Task brief:
Among the entries below, how many lines hold "Explorer"? Only the number is wanted.
::: Records shown
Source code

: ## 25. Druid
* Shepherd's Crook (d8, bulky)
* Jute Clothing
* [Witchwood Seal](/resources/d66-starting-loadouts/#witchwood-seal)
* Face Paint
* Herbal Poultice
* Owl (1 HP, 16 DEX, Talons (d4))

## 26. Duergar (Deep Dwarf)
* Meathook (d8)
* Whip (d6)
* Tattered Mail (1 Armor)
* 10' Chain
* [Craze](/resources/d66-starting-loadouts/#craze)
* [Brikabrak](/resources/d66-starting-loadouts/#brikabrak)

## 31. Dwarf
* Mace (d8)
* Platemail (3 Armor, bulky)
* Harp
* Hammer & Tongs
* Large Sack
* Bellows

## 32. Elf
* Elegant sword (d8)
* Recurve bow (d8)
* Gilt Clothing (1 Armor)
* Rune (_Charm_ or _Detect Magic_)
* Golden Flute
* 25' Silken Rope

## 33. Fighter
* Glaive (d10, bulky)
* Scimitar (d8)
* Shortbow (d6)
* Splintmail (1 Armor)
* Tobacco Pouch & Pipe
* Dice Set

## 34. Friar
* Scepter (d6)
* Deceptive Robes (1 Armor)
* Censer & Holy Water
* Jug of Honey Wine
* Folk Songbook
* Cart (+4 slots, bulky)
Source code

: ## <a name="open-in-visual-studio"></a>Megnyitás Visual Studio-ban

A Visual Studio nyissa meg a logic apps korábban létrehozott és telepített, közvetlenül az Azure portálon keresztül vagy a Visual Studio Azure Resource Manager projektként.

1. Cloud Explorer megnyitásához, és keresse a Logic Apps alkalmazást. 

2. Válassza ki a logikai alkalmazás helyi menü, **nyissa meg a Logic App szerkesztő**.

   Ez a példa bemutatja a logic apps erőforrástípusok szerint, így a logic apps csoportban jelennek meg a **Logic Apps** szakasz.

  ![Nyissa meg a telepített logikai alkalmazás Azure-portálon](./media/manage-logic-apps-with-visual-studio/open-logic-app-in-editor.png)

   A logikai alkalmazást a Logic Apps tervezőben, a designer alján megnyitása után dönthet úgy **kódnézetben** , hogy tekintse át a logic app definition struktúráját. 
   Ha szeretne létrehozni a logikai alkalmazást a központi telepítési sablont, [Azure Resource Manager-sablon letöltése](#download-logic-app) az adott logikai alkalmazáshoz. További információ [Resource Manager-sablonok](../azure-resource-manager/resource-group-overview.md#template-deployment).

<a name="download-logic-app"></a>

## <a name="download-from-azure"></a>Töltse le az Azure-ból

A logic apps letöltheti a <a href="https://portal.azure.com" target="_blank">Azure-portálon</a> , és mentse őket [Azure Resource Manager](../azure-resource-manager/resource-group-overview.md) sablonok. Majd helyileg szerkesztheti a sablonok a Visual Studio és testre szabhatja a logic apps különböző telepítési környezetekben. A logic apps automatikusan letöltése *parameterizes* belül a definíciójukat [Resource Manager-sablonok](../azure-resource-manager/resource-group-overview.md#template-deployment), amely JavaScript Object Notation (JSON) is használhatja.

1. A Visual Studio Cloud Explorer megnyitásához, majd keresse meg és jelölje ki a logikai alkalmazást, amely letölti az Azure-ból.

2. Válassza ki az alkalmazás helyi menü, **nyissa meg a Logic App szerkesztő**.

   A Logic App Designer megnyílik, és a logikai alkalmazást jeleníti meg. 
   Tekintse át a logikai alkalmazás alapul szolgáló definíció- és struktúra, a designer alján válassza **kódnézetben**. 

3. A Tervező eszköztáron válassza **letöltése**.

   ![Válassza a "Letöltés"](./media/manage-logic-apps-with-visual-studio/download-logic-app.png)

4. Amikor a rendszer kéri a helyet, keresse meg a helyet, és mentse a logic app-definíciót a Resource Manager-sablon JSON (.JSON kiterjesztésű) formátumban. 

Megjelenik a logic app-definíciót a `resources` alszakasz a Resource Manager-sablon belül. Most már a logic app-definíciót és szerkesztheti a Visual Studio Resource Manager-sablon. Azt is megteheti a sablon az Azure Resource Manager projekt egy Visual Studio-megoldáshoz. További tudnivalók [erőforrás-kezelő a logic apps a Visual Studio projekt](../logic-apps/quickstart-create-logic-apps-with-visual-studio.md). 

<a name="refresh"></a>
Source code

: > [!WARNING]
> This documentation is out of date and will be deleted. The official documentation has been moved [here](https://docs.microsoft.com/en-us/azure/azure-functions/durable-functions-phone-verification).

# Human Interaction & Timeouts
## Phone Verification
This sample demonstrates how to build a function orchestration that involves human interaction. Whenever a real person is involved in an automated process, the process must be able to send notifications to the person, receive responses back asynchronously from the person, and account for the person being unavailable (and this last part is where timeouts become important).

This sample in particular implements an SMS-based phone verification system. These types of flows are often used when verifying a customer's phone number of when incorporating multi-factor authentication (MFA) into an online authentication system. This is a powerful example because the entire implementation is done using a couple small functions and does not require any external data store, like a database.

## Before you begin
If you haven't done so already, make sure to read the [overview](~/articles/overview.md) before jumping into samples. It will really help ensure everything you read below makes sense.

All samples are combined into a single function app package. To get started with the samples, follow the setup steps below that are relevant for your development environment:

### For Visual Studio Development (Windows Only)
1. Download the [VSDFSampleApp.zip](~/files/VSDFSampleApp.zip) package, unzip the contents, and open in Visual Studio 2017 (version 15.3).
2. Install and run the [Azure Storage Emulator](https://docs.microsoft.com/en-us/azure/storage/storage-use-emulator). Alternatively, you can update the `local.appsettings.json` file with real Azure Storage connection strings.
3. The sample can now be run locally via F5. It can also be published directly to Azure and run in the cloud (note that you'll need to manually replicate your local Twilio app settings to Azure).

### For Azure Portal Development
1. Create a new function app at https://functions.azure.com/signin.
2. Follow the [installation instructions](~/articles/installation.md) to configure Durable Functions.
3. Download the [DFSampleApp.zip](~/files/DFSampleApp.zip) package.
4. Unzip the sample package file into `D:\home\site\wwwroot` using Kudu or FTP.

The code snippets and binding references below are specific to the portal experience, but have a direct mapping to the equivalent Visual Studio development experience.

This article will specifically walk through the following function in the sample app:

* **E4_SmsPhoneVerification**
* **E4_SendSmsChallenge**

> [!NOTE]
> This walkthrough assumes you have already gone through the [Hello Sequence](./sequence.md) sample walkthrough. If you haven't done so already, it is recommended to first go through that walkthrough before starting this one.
::::::
Exercise response:
2